Records for processing below:
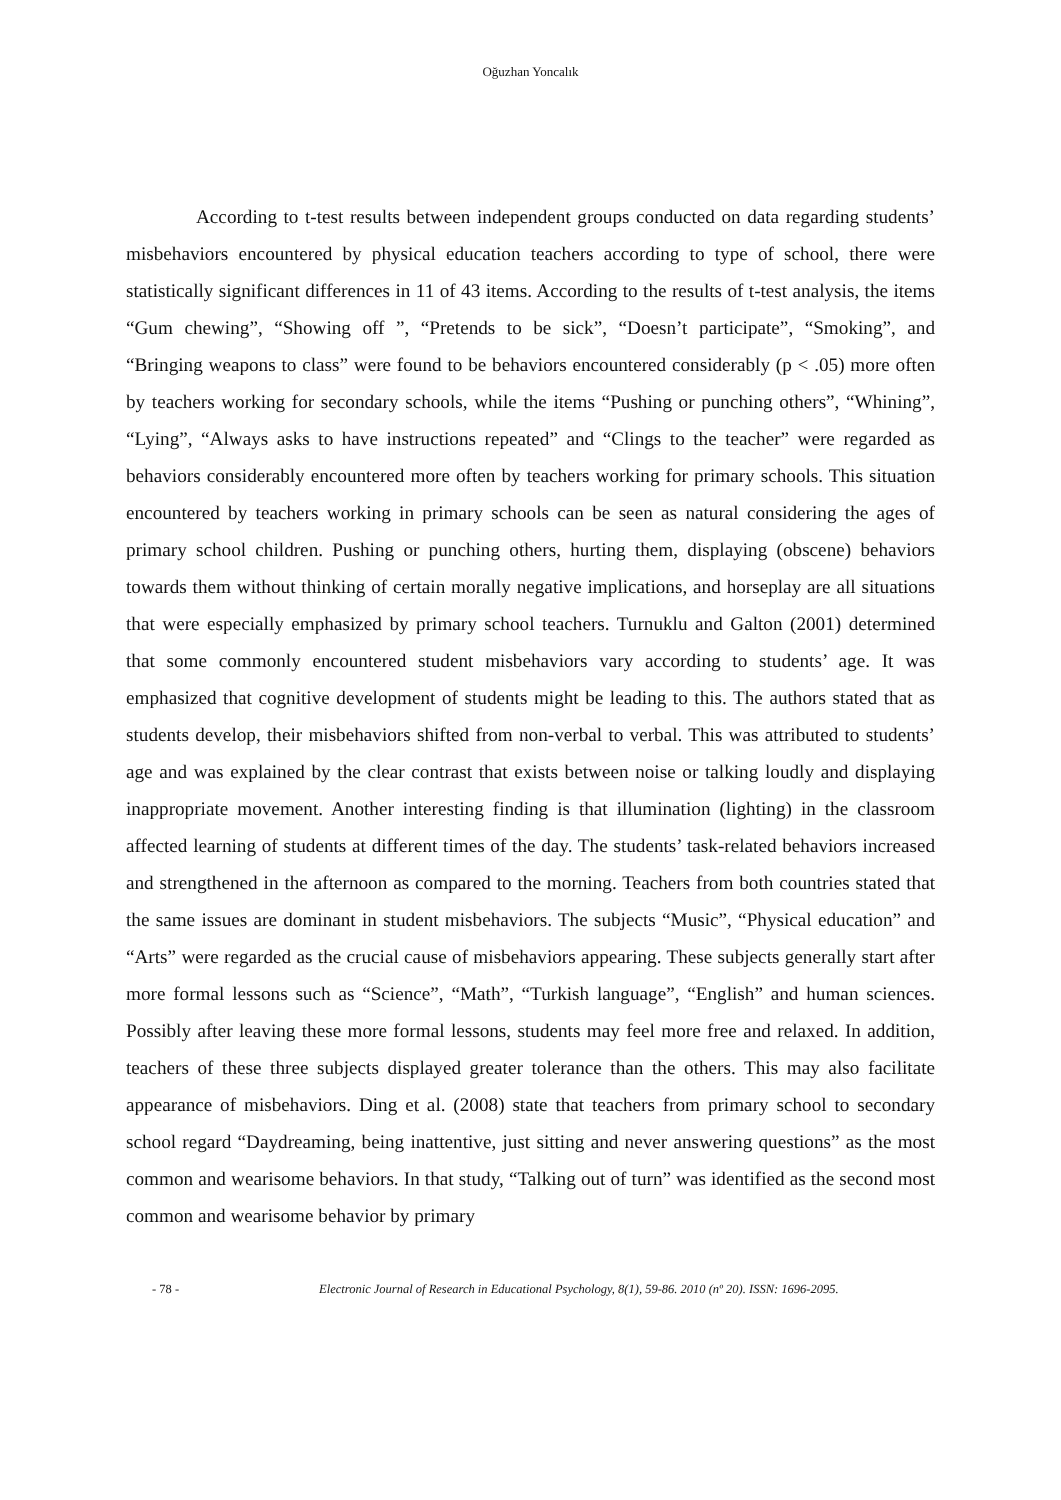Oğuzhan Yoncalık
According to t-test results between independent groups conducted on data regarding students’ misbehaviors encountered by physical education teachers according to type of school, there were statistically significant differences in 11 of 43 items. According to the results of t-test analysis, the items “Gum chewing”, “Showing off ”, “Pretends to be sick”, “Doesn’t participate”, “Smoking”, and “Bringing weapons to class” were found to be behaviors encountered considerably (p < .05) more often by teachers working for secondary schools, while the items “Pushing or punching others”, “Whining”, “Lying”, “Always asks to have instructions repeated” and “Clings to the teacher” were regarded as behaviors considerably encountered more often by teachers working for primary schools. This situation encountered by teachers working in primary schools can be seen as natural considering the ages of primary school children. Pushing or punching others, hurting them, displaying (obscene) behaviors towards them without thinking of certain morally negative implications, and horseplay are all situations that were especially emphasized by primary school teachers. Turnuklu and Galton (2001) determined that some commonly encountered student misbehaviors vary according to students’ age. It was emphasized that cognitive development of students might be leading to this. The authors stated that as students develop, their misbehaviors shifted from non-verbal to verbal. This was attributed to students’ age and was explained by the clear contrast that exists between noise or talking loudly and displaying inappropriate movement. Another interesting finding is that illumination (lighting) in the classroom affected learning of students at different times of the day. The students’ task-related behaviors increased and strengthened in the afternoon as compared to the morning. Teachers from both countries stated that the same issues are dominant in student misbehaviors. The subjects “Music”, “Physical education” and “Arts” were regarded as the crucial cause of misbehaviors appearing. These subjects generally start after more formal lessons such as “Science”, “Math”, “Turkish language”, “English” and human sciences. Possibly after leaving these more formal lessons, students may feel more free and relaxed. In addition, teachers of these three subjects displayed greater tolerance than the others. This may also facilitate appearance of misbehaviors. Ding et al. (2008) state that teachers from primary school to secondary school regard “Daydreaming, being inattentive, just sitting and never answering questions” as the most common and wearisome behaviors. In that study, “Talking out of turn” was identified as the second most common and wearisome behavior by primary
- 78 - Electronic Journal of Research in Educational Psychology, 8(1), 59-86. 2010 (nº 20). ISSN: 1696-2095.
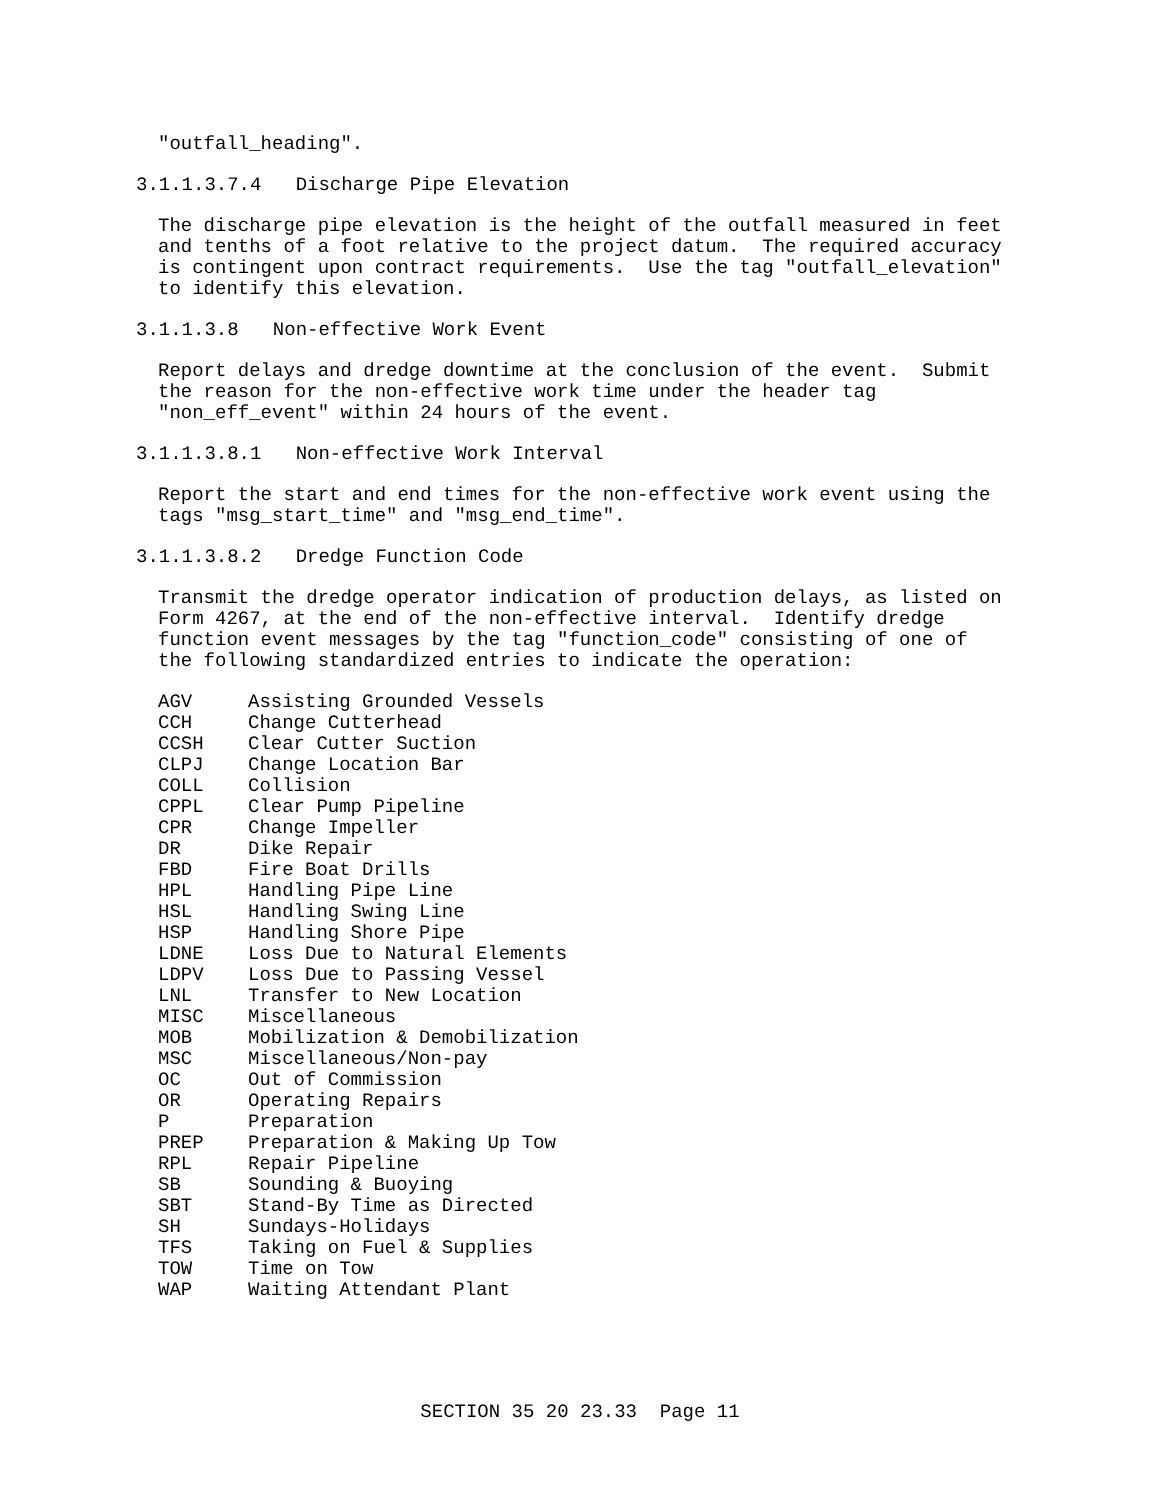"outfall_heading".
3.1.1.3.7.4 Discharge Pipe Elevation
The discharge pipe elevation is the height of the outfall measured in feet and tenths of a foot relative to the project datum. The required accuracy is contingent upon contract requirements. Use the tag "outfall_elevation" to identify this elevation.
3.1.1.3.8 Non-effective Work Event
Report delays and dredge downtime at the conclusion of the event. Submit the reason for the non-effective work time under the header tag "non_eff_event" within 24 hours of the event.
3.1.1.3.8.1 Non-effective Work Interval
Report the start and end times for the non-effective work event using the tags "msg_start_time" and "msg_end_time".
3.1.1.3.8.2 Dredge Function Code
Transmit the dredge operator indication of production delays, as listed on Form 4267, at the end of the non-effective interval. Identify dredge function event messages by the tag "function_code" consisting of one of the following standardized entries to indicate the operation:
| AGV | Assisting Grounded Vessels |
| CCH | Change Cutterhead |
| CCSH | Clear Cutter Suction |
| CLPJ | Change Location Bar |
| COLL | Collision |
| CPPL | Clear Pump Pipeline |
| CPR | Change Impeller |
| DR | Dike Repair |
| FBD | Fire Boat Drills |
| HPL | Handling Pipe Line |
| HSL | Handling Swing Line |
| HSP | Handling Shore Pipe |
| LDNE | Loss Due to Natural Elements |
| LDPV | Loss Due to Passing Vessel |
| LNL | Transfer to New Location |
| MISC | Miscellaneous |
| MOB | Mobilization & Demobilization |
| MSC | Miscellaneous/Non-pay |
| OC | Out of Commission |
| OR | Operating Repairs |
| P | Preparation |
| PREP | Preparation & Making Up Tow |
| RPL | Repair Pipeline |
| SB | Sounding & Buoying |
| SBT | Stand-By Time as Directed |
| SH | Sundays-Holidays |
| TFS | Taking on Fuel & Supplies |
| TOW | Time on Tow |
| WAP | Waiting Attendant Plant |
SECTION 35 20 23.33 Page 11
End of Records for processing.
**Exercise details:**
Nothing before the line containing "Time on Tow |" should be repeated; repeat that line and all later lines through the end of the data above, exactly.

**Worked solution:**
| TOW | Time on Tow |
| WAP | Waiting Attendant Plant |
SECTION 35 20 23.33 Page 11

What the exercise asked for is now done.